● **TEXT PROVIDED**
--- begin ---
X
    Categories: News

EU concerned about slow reform in Turkey

PanARMENIAN.Net

EU concerned about slow reform in Turkey
23.05.2008 15:05 GMT+04:00

/PanARMENIAN.Net/ The European Commission warned
membership-hopeful Turkey yesterday not to slip back
in its reform process, saying it could not afford
-another wasted year.-

Speaking in the European Parliament in Strasbourg, EU
Enlargement Commissioner Olli Rehn said the EU
executive body was concerned about the slow pace of
reform in Turkey.

Turkey started EU accession talks in 2005 but they
have been held back by slow progress in EU-linked
reforms, the impact of the unresolved Cyprus dispute,
and the reluctance of some EU members, such as France
and Austria, to see Turkey join.

Rehn noted concerns about moves by Turkey’s chief
prosecutor to shut down the ruling Justice and
Development Party (AKP), and ban Prime Minister Recep
Tayyip Erdogan and President Abdullah Gul from
politics for alleged Islamist subversion.

Intervening in a case that threatens Turkey’s bid to
join the EU, the European Parliament called for
constitutional amendments that would prevent Turkish
courts from outlawing democratically elected parties.
--- end ---
● **RECORDED INFORMATION**
--- begin ---
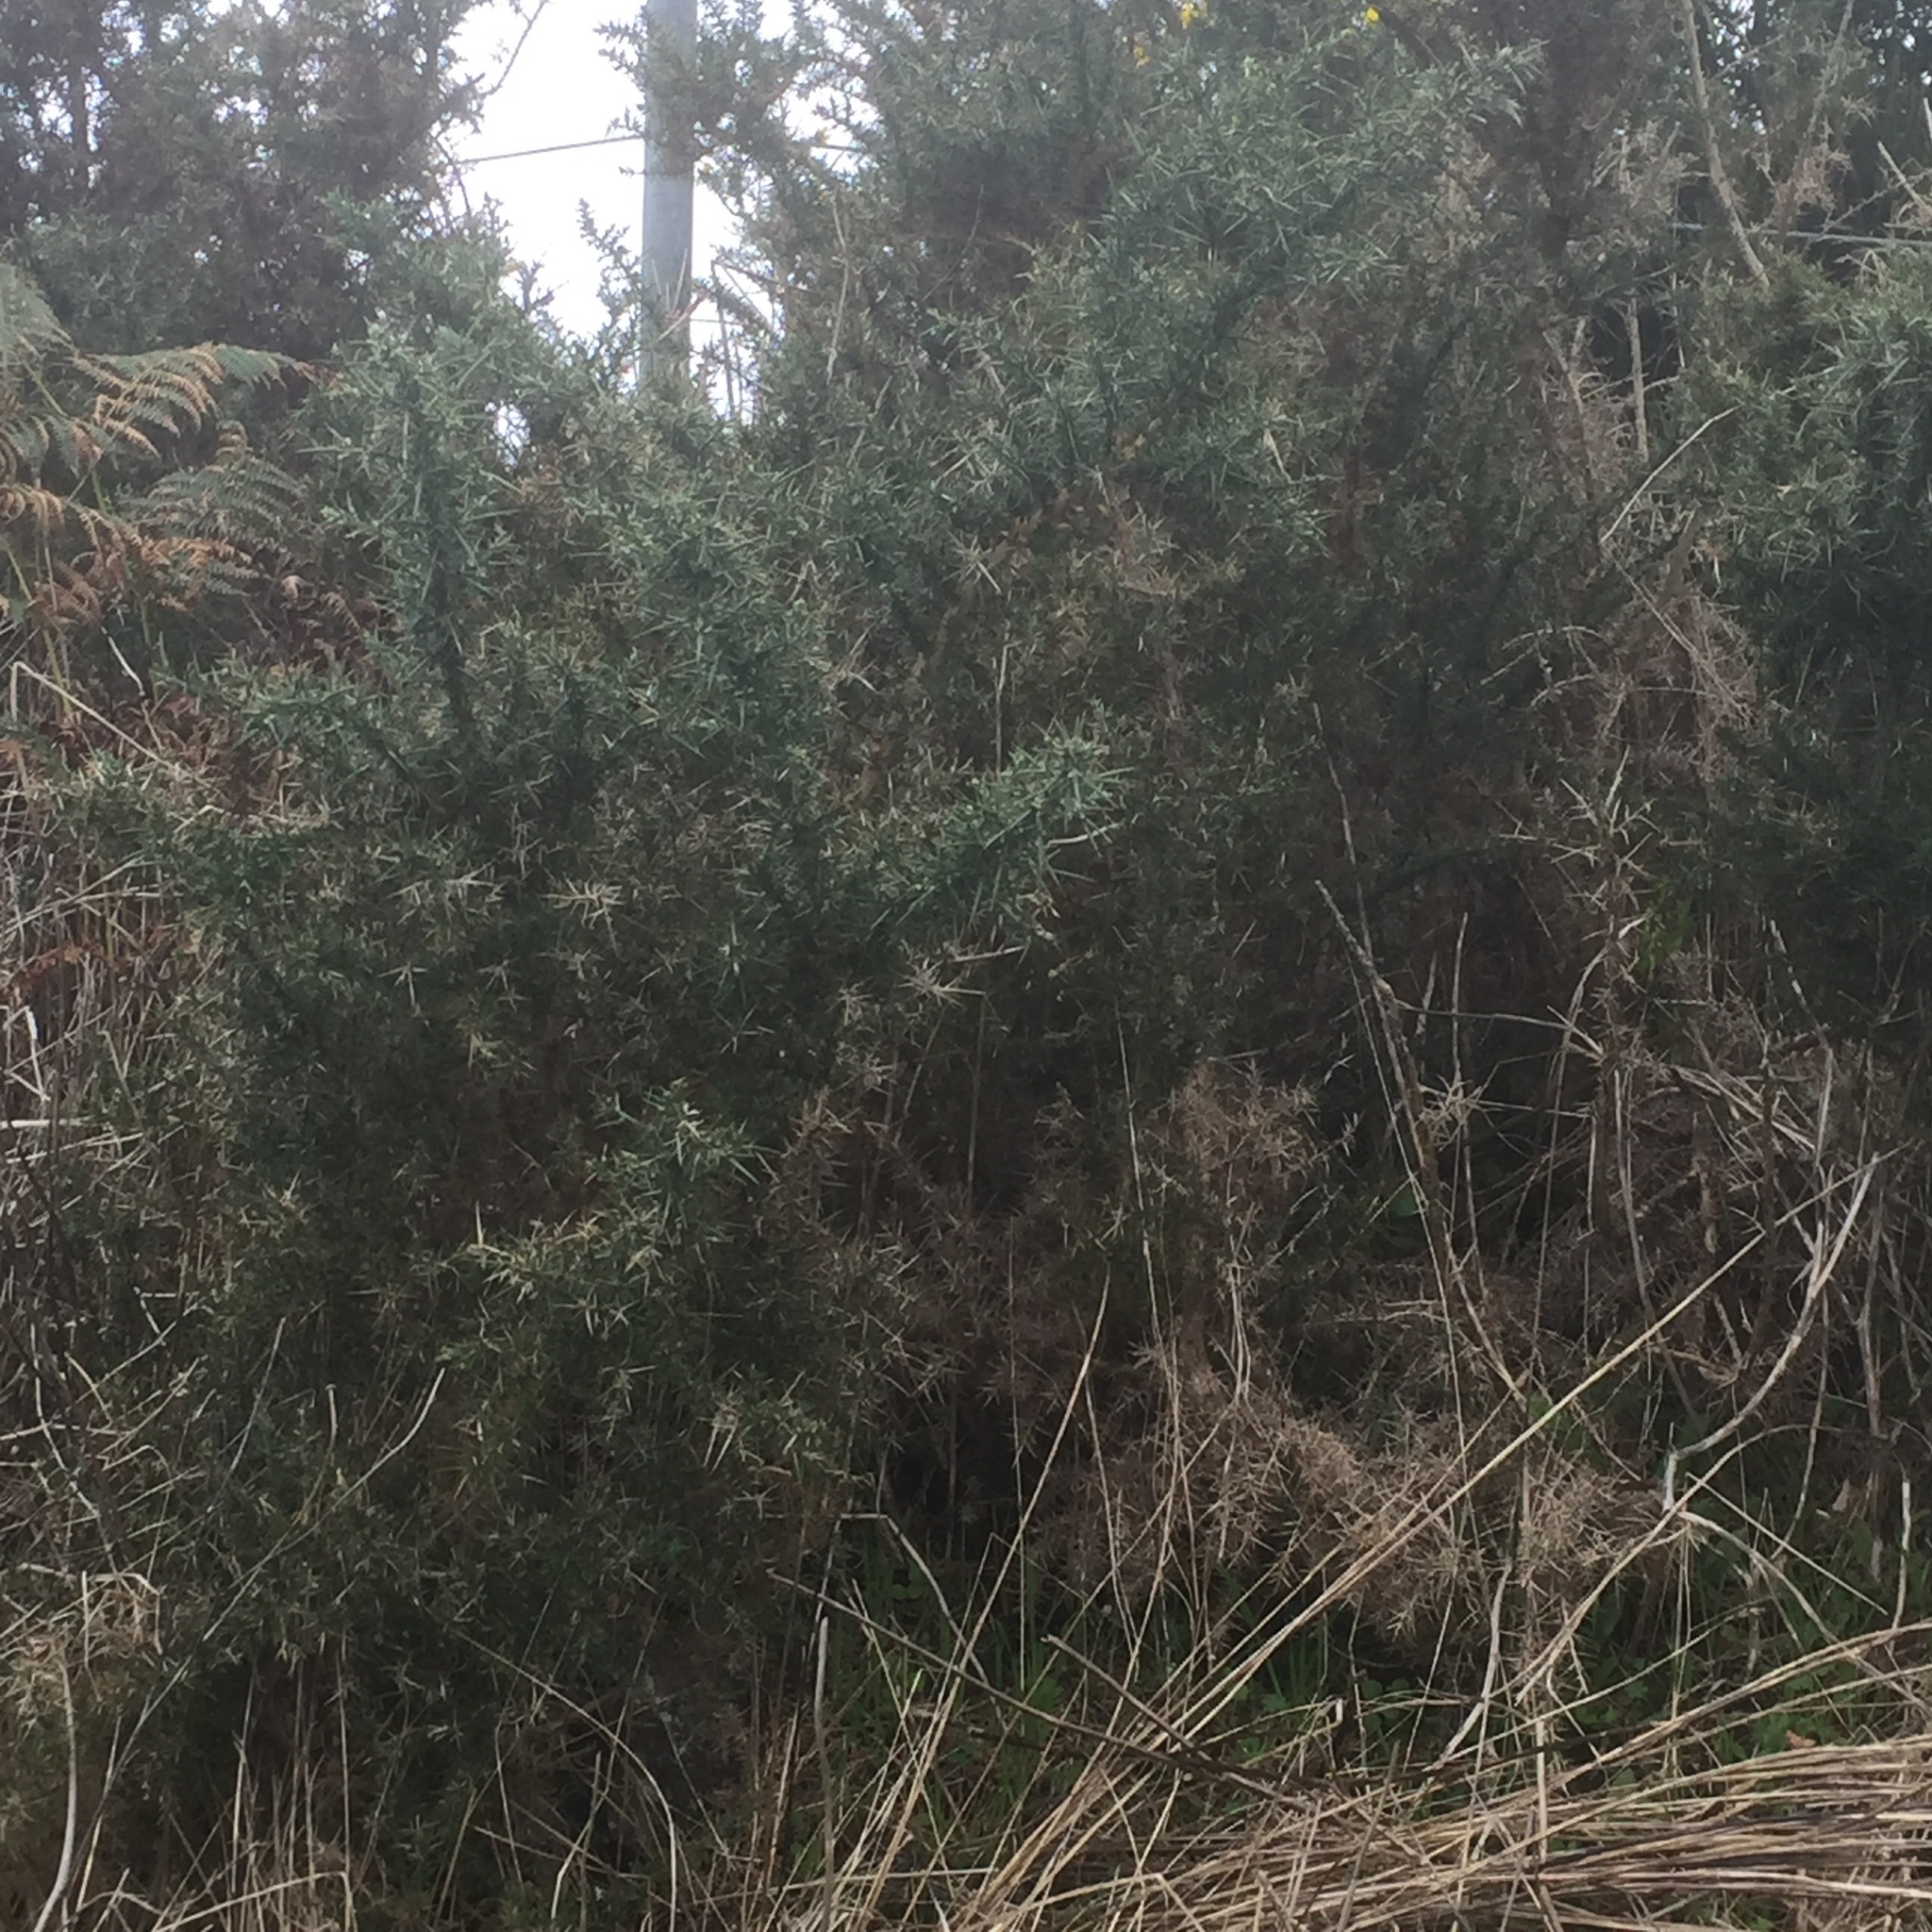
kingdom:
--- end ---
● **WORK INSTRUCTIONS**
Set down the passage of the Turkey reform article word for word, starting with "Turkey started EU" and going on through "see Turkey join.".

● **ANSWER TO THIS EXERCISE**
Turkey started EU accession talks in 2005 but they
have been held back by slow progress in EU-linked
reforms, the impact of the unresolved Cyprus dispute,
and the reluctance of some EU members, such as France
and Austria, to see Turkey join.